An insurance policy you hold is a promise that, if something bad occurs, the company that insures the policy will make good without unreasonable delay. If your house is robbed, for example, your property insurance steps in to repay you or enable the repairs, subject to state property damage laws.

But since figuring out who is financially responsible for services or repairs is usually a confusing affair – and delay often compounds the damage to the victim – insurance firms usually opt to pay up front and figure out the blame later. They then need a means to recover the costs if, when all the facts are laid out, they weren't responsible for the expense.

Can You Give an Example?

You head to the emergency room with a deeply cut finger. You hand the nurse your medical insurance card and he records your coverage information. You get stitched up and your insurance company gets a bill for the medical care. But the next morning, when you clock in at your place of employment – where the injury occurred – your boss hands you workers compensation forms to turn in. Your company's workers comp policy is actually responsible for the invoice, not your medical insurance. It has a vested interest in getting that money back somehow.

How Does Subrogation Work?

This is where subrogation comes in. It is the process that an insurance company uses to claim payment when it pays out a claim that turned out not to be its responsibility. Some insurance firms have in-house property damage lawyers and personal injury attorneys, or a department dedicated to subrogation; others contract with a law firm. Usually, only you can sue for damages to your person or property. But under subrogation law, your insurance company is given some of your rights for making good on the damages. It can go after the money that was originally due to you, because it has covered the amount already.

How Does This Affect Me?

For a start, if your insurance policy stipulated a deductible, your insurance company wasn't the only one that had to pay. In a $10,000 accident with a $1,000 deductible, you lost some money too – to be precise, $1,000. If your insurer is unconcerned with pursuing subrogation even when it is entitled, it might opt to recoup its expenses by boosting your premiums. On the other hand, if it has a proficient legal team and pursues them efficiently, it is doing you a favor as well as itself. If all $10,000 is recovered, you will get your full deductible back. If it recovers half (for instance, in a case where you are found 50 percent to blame), you'll typically get $500 back, based on the laws in most states.

Moreover, if the total cost of an accident is more than your maximum coverage amount, you may have had to pay the difference, which can be extremely expensive.
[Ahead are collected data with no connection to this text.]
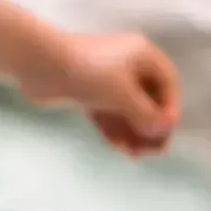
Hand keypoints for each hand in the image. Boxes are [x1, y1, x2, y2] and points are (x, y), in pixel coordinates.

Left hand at [21, 31, 180, 157]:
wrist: (39, 64)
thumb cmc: (88, 72)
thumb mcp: (123, 95)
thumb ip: (146, 114)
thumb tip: (164, 129)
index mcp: (141, 54)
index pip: (167, 83)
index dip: (170, 108)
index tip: (166, 132)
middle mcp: (127, 63)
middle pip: (148, 98)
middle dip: (150, 125)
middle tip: (153, 151)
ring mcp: (106, 78)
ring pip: (127, 109)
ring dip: (133, 132)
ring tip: (134, 155)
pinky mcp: (88, 91)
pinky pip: (109, 112)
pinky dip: (115, 129)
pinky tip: (119, 147)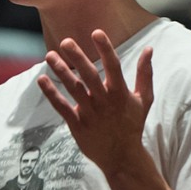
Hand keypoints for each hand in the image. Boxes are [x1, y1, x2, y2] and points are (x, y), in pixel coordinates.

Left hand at [37, 30, 153, 174]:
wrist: (122, 157)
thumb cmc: (132, 124)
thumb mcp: (144, 99)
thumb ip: (145, 74)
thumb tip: (149, 49)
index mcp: (121, 93)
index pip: (114, 66)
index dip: (105, 48)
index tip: (96, 32)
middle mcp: (105, 101)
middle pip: (89, 75)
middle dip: (77, 57)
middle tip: (65, 41)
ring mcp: (90, 114)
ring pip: (73, 89)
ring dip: (61, 72)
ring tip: (50, 55)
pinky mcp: (77, 125)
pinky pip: (62, 107)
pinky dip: (51, 94)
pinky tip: (42, 80)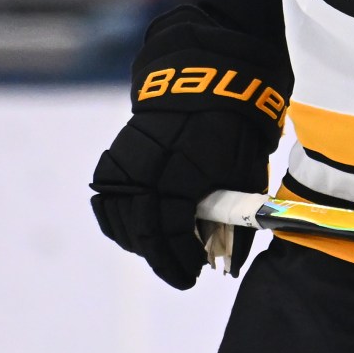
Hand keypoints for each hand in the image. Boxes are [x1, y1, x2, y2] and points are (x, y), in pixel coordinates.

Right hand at [90, 8, 290, 289]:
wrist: (204, 76)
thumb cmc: (234, 125)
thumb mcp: (246, 172)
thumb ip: (236, 220)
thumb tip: (231, 264)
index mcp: (178, 175)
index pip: (168, 235)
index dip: (179, 262)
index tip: (192, 276)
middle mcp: (144, 172)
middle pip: (141, 233)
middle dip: (162, 258)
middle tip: (182, 270)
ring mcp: (124, 164)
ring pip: (119, 221)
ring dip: (140, 241)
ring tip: (165, 249)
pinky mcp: (114, 158)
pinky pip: (107, 200)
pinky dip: (120, 220)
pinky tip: (140, 228)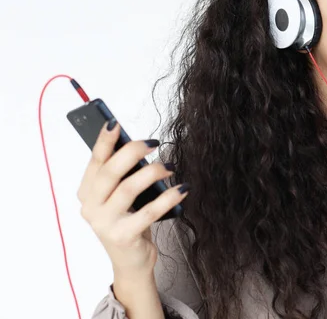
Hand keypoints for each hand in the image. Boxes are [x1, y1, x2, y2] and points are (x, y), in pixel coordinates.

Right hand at [77, 120, 189, 276]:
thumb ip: (123, 176)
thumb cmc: (129, 221)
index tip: (115, 123)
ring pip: (128, 189)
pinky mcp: (123, 237)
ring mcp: (104, 224)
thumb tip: (140, 147)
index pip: (95, 161)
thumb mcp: (121, 197)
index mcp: (86, 193)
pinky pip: (148, 212)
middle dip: (132, 152)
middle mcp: (90, 207)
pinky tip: (182, 188)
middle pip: (110, 172)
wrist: (131, 261)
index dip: (104, 141)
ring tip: (170, 166)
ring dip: (153, 172)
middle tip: (154, 142)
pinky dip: (168, 197)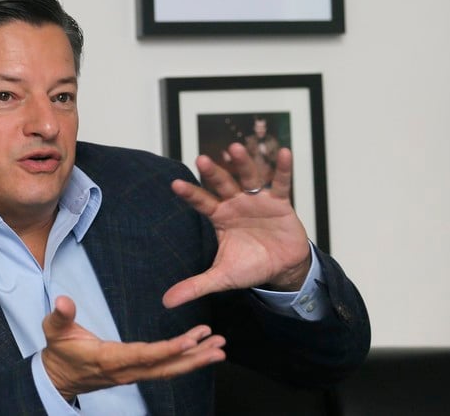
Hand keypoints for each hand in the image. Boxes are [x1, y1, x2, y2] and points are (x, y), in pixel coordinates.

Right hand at [40, 295, 225, 400]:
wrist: (58, 377)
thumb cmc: (59, 352)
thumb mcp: (54, 330)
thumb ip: (60, 316)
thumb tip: (63, 300)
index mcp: (110, 358)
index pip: (144, 355)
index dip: (168, 350)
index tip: (190, 341)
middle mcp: (126, 370)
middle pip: (166, 367)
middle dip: (194, 357)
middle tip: (218, 346)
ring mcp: (133, 373)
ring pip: (170, 369)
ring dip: (196, 359)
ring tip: (219, 347)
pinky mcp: (137, 372)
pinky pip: (165, 368)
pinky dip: (186, 360)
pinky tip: (201, 351)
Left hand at [163, 143, 310, 308]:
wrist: (282, 269)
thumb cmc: (250, 267)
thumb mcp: (222, 277)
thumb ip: (195, 285)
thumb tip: (166, 302)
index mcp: (219, 217)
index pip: (201, 202)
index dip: (190, 193)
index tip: (175, 184)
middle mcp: (235, 203)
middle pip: (222, 184)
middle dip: (213, 173)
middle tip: (202, 159)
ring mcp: (257, 200)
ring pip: (248, 178)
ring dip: (243, 163)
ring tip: (234, 148)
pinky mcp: (280, 202)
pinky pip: (281, 182)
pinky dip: (282, 168)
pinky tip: (283, 152)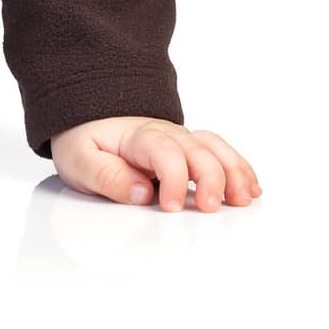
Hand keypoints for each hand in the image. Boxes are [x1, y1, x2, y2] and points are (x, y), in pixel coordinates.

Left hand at [49, 116, 261, 211]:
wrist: (84, 120)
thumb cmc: (82, 142)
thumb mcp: (78, 159)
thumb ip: (106, 175)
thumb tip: (142, 192)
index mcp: (135, 135)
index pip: (162, 150)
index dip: (173, 177)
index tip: (171, 206)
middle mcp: (162, 133)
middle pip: (196, 148)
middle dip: (209, 177)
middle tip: (210, 208)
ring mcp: (178, 139)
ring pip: (213, 147)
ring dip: (232, 172)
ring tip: (243, 199)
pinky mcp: (187, 149)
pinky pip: (219, 151)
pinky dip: (239, 168)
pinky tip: (250, 189)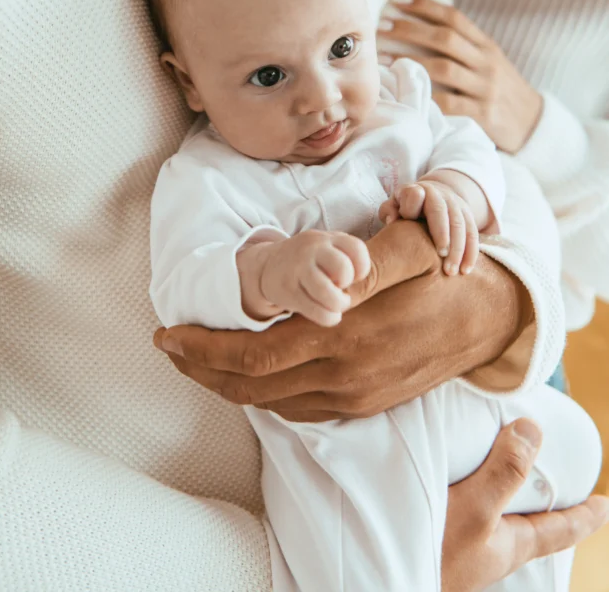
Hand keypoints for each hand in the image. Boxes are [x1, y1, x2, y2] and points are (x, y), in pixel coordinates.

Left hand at [154, 220, 527, 421]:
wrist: (491, 320)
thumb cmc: (446, 273)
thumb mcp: (414, 248)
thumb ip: (366, 260)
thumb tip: (324, 275)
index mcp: (347, 335)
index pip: (255, 355)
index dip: (204, 348)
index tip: (169, 333)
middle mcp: (345, 375)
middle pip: (250, 386)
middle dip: (200, 368)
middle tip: (167, 347)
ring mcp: (355, 395)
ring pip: (270, 404)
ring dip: (225, 384)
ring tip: (194, 360)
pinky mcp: (364, 403)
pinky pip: (298, 410)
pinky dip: (261, 395)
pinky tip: (246, 375)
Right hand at [242, 231, 370, 327]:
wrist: (268, 265)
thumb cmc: (309, 260)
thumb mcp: (326, 247)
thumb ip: (346, 256)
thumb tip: (366, 281)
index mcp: (327, 238)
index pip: (357, 248)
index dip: (362, 268)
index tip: (354, 276)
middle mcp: (311, 249)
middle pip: (343, 269)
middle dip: (347, 286)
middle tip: (340, 289)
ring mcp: (297, 269)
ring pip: (328, 294)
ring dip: (338, 305)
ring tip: (336, 304)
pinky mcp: (287, 290)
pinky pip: (316, 311)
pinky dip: (328, 318)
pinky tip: (327, 313)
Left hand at [379, 179, 479, 276]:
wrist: (433, 194)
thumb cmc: (406, 206)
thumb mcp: (394, 205)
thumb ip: (389, 211)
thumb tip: (392, 220)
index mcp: (417, 190)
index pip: (415, 195)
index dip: (412, 207)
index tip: (408, 220)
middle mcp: (438, 195)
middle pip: (441, 212)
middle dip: (443, 234)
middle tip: (441, 256)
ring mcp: (455, 204)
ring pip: (460, 225)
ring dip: (458, 249)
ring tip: (451, 271)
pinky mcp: (468, 215)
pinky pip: (473, 234)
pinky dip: (471, 253)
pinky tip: (465, 269)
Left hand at [380, 0, 543, 153]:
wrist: (534, 124)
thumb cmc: (501, 90)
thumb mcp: (489, 61)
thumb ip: (463, 46)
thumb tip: (418, 26)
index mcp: (486, 46)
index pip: (454, 18)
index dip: (425, 6)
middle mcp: (486, 63)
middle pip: (445, 39)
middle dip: (409, 30)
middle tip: (381, 26)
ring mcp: (485, 89)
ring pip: (443, 69)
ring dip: (409, 62)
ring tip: (382, 59)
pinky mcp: (483, 116)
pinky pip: (449, 105)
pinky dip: (425, 99)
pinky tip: (403, 94)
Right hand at [442, 417, 608, 590]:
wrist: (381, 574)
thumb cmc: (432, 552)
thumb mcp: (474, 510)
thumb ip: (504, 473)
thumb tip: (533, 432)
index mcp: (509, 545)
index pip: (559, 530)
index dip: (585, 516)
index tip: (607, 504)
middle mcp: (489, 547)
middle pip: (530, 523)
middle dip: (544, 500)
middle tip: (556, 476)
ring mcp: (463, 545)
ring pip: (497, 515)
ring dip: (506, 491)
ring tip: (506, 467)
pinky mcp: (437, 534)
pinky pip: (466, 507)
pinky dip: (473, 487)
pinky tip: (454, 474)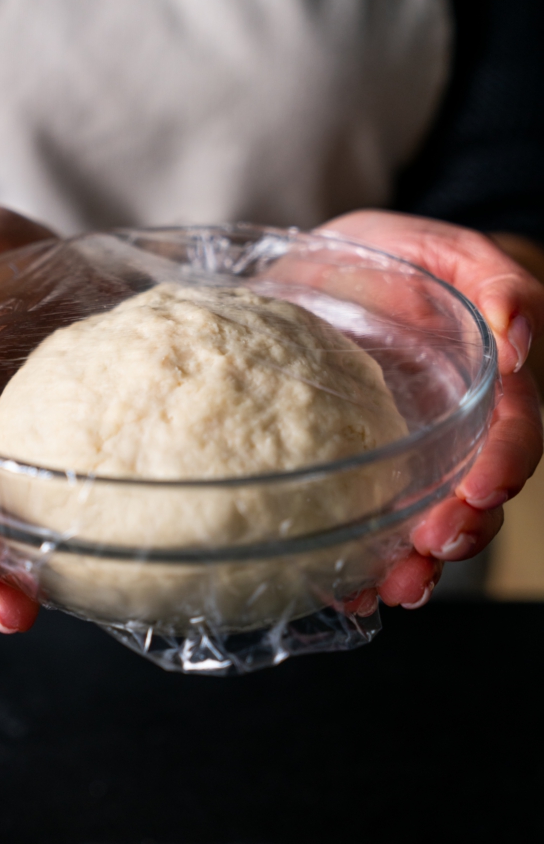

If your insurance company or its property damage lawyers, such as workers compensation Whitewater, WI, pursue subrogation and succeeds, it will recover your expenses in addition to its own.

All insurance companies are not the same. When comparing, it's worth weighing the reputations of competing companies to determine whether they pursue legitimate subrogation claims; if they do so without dragging their feet; if they keep their clients posted as the case continues; and if they then process successfully won reimbursements quickly so that you can get your losses back and move on with your life. If, on the other hand, an insurer has a reputation of paying out claims that aren't its responsibility and then safeguarding its profit margin by raising your premiums, you should keep looking.